Acerca de la formación profesional se han mantenido multitud de prejuicios, tanto en positivo como en negativo (Merino et al 2011).

Año:2012

Autor/es

  • Planas Coll, Jordi

Filiación: Universidad Autónoma de Barcelona

Comunidad Autónoma / Región:Cataluña

Revista:Revista de la Asociación de Sociología de la Educación (RASE) , Vol/nº: 5 (1) , Páginas: 5-15

Palabras clave:

Resumen

Acerca de la formación profesional se han mantenido multitud de prejuicios, tanto en positivo como en negativo (Merino et al 2011). En positivo los dos más frecuentes son que la formación profesional garantiza el acceso al empleo y en un determinado empleo y que la formación profesional constituye una alternativa a la educación universitaria y, en negativo, que es la formación de los que no sirven para estudiar o no quieren hacerlo.

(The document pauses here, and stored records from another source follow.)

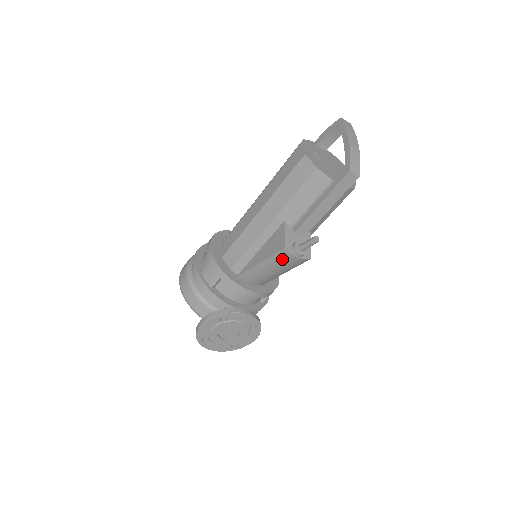
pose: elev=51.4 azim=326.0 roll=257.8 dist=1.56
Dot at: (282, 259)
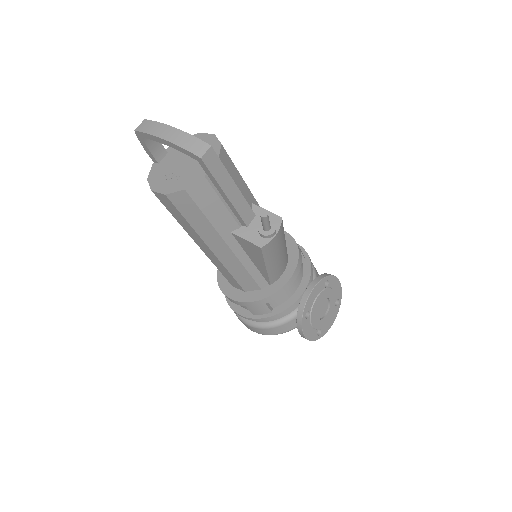
Dot at: (271, 250)
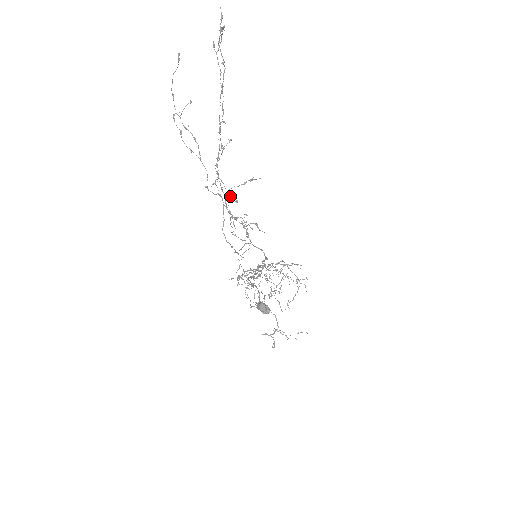
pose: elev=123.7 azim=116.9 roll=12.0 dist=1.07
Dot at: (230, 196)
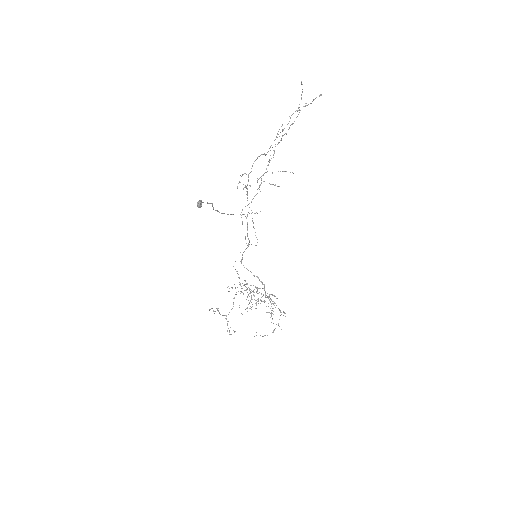
Dot at: occluded
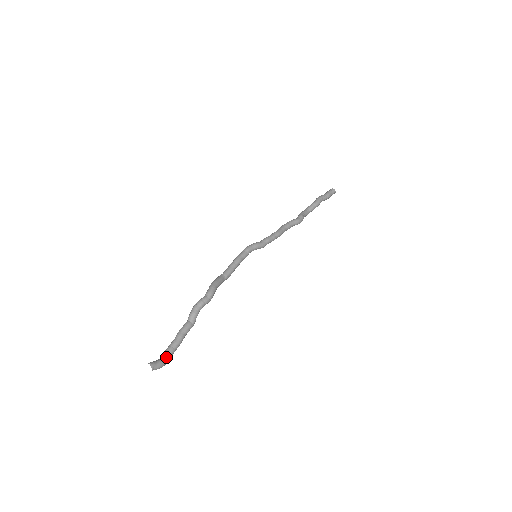
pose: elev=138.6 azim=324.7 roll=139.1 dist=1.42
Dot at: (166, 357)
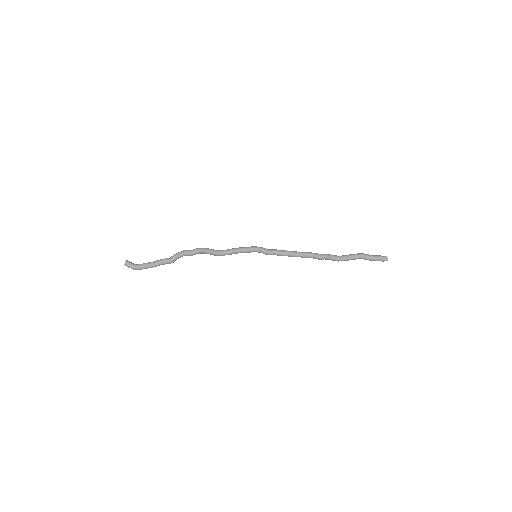
Dot at: (139, 265)
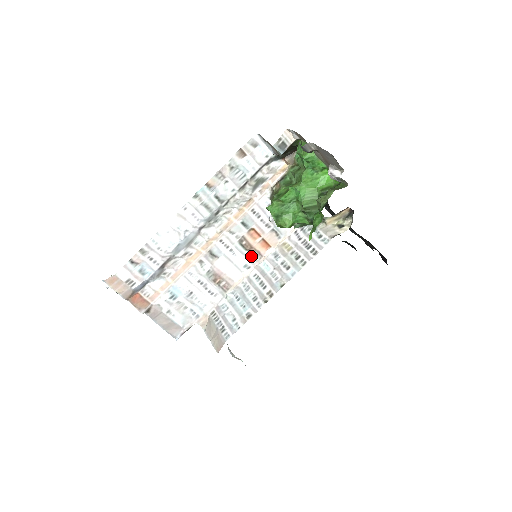
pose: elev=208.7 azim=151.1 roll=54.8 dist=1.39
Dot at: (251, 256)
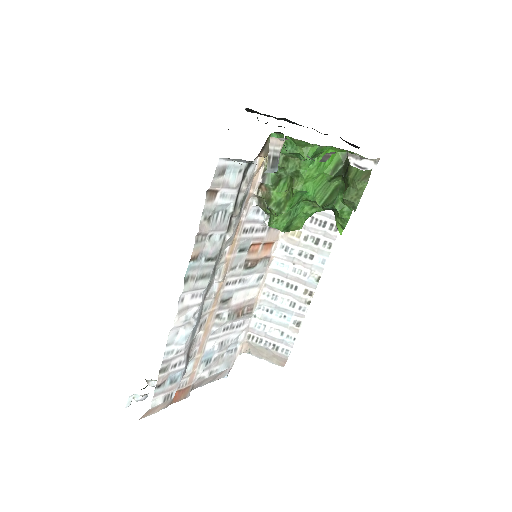
Dot at: (260, 267)
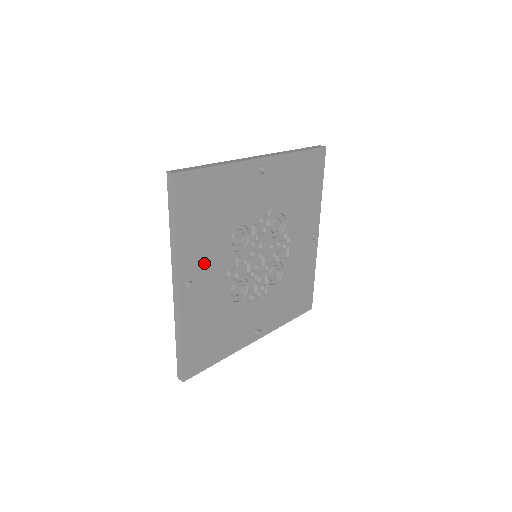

En términos de intenciones los ciclos de educación y formación que se etiquetan como Formación Profesional son muy distintos en función del tiempo y del espacio o lugar a que nos refiramos. En general se llama FP a aquellas formaciones que tienen una finalidad explícita de preparar para el ejercicio de determinada “profesión”, para diferenciarla de la formación llamada “general” que no tiene intención de preparar para ningún tipo de empleo específico. Con los obligados matices derivados de las diferencias entre países, sobre todo en el pasado, se refieren a profesiones cualificadas pero no de nivel superior, dejando este espacio a otra formación, a menudo también profesionalizante, que se imparte en las universidades o escuelas superiores. De tal manera que la FP frecuentemente se presenta como una formación alternativa a la formación universitaria a la que se consideraría excesiva para parte de sus estudiantes y fuente de subempleo o sobreeducación.

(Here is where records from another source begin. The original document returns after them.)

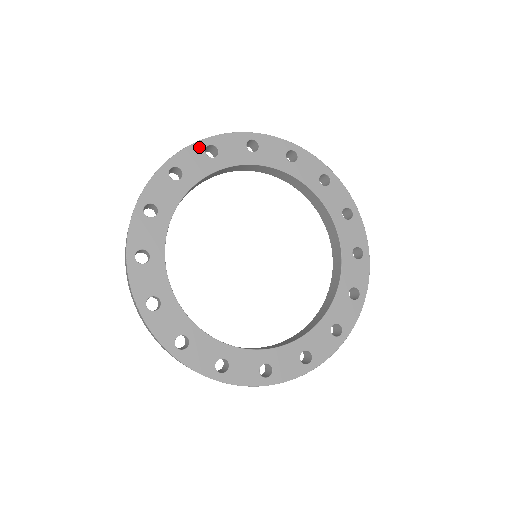
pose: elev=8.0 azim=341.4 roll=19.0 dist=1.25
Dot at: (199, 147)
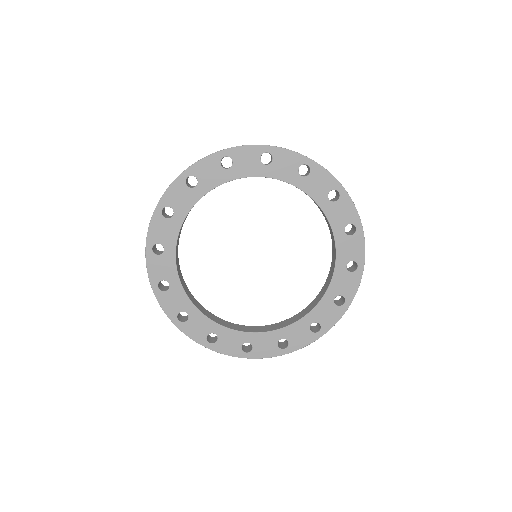
Dot at: (215, 158)
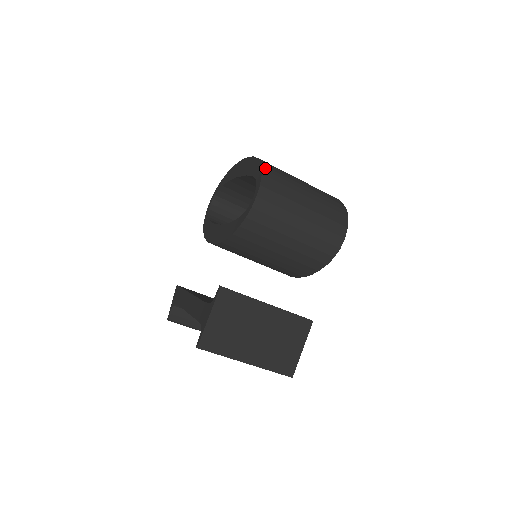
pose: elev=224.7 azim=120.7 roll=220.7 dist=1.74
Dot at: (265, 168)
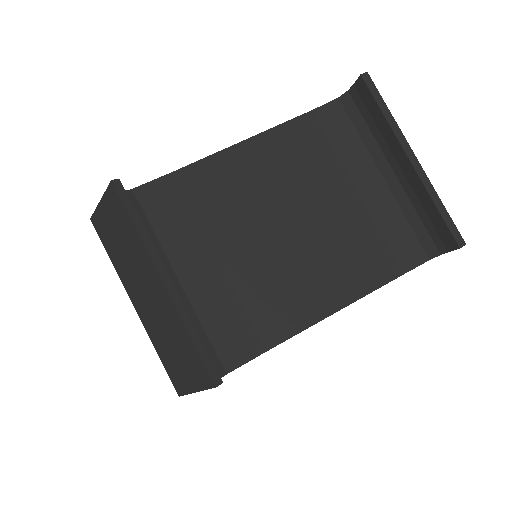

A partir de estas características compartidas la diversidad que presenta las formaciones etiquetadas como FP es enorme. Abordar la complejidad de las distintas modalidades de FP no es ni posible ni pertinente en este texto; en él, al hablar de FP, nos centraremos en los ciclos que llevan esta etiqueta dentro del sistema de educación formal, lo que acostumbramos a llamar FP “reglada”.

Objetivos / Hipótesis

Contrastar las definiciones y los prejuicios en torno al término “Formación Profesional”, con la realidad de su uso en el discurso de las políticas de educación y formación y, sobre todo, con la realidad del mercado de trabajo y de los usos formativos de los jóvenes.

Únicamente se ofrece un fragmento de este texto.